Relations algéro-malgaches : une détente diplomatique en marche ?

Relations algéro-malgaches : une détente diplomatique en marche ?

Paysage désertique avec horizon montagneux sous un ciel clair

La tension entre le Mali et l’Algérie, deux voisins partageant plus de 1 300 kilomètres de frontière, a connu un pic en avril 2025. À l’origine de cette crise : la destruction d’un drone algérien par les forces maliennes, accusées par Alger d’avoir pénétré son espace aérien. Bamako a réfuté ces allégations, conduisant à la fermeture immédiate de son espace aérien à l’égard de son voisin.
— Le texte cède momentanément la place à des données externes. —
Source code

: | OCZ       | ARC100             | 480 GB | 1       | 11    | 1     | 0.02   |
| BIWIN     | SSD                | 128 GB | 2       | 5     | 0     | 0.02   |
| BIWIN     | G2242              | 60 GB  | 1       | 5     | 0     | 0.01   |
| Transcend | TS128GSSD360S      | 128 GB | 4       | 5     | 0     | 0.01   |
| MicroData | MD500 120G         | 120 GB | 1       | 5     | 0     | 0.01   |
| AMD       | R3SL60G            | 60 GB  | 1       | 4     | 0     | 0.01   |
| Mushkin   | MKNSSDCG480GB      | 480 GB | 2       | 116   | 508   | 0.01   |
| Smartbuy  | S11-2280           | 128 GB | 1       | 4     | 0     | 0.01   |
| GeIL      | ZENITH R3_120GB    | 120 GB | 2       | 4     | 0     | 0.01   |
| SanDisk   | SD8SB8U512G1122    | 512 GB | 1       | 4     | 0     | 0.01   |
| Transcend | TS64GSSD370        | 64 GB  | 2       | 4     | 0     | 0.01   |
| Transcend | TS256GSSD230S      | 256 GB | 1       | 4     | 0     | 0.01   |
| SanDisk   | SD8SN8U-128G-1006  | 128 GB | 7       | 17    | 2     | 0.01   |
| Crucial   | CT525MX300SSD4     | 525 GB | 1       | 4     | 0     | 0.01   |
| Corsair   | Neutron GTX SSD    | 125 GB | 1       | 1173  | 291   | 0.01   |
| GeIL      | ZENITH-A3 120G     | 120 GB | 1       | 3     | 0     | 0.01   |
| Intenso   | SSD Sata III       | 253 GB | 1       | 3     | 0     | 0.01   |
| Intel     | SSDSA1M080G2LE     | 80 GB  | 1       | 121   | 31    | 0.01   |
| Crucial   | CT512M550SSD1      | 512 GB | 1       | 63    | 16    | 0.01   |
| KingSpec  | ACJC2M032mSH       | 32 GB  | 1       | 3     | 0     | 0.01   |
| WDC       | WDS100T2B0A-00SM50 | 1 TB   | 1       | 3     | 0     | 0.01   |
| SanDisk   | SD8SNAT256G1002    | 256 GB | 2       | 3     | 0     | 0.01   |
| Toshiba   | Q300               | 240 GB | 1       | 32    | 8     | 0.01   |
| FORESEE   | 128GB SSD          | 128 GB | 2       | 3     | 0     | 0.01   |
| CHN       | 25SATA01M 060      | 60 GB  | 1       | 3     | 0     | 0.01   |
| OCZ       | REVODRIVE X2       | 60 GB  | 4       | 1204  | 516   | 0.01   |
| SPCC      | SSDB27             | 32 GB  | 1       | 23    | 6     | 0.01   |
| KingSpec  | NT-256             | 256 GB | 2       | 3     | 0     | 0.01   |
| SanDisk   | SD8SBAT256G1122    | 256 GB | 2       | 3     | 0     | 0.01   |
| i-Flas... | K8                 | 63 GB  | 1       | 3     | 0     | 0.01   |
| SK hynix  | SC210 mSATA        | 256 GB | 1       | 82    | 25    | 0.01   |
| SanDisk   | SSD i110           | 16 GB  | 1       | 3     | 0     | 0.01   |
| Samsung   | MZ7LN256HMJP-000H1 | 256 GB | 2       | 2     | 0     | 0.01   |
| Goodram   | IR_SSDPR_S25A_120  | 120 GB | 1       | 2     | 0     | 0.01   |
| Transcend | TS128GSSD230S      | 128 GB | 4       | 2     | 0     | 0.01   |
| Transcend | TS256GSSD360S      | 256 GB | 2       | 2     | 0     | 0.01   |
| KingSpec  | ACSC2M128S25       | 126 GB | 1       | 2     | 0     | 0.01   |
Pourtant, après des mois de tensions, les deux pays ont décidé de tourner la page.

Le 10 juillet dernier, un signal fort a été envoyé : la réouverture des espaces aériens respectifs et le retour des ambassadeurs en poste. Une avancée diplomatique concrétisée par un échange téléphonique entre le premier ministre algérien Sifi Ghrieb et son homologue malien, marquant une volonté commune de normaliser les relations.

Poursuivre la paix et la stabilité régionale

Dans un contexte où le Sahel fait face à des défis sécuritaires majeurs, notamment avec la multiplication des attaques terroristes, ce rapprochement s’inscrit comme une nécessité. Les trois pays membres de l’AES — Mali, Burkina Faso et Niger — subissent une pression croissante de groupes armés, tandis que le Golfe de Guinée voit ses équilibres fragilisés. L’Algérie, bien que moins exposée directement, a un rôle clé à jouer dans la stabilisation de la région.

Pour l’Algérie, ce rapprochement présente plusieurs avantages stratégiques. D’abord, il permet de renforcer son leadership régional et de proposer une alternative aux dynamiques géopolitiques en cours. Ensuite, en s’appuyant sur son partenariat avec la Fédération de Russie, un acteur majeur dans la région, Alger cherche à consolider sa position face aux enjeux sécuritaires qui secouent le Sahel.

Quels bénéfices pour le Mali ?

Sécuriser les frontières et relancer le dialogue

Mohamed Amara, sociologue spécialiste du Sahel, analyse les retombées de cette réconciliation pour Bamako. Selon lui, la priorité pour le Mali réside dans la sécurisation de sa frontière avec l’Algérie, devenue une zone de transit pour des groupes armés. Un contrôle renforcé permettrait de limiter les infiltrations et les menaces transfrontalières.

Le retour au dialogue politique constitue le second pilier de cette stratégie. La réouverture des canaux de négociation, notamment avec les mouvements comme le Front de libération de l’Azawad, offre une lueur d’espoir pour restaurer une stabilité politique durable dans le nord du pays.

Un impact limité sur les équilibres géopolitiques

Si cette détente entre Alger et Bamako marque un pas important, elle n’entraîne pas, pour l’instant, de bouleversement dans l’échiquier géopolitique du Sahel. Les alliances régionales restent stables depuis 2020, voire 2021. Cependant, ce rapprochement permet à l’Algérie de réintégrer le jeu diplomatique et d’affirmer son influence, tandis que la Fédération de Russie consolide son ancrage en tant que partenaire incontournable pour les deux nations.

Une chose est sûre : dans une région où la sécurité et la stabilité sont plus que jamais menacées, chaque pas vers la coopération compte.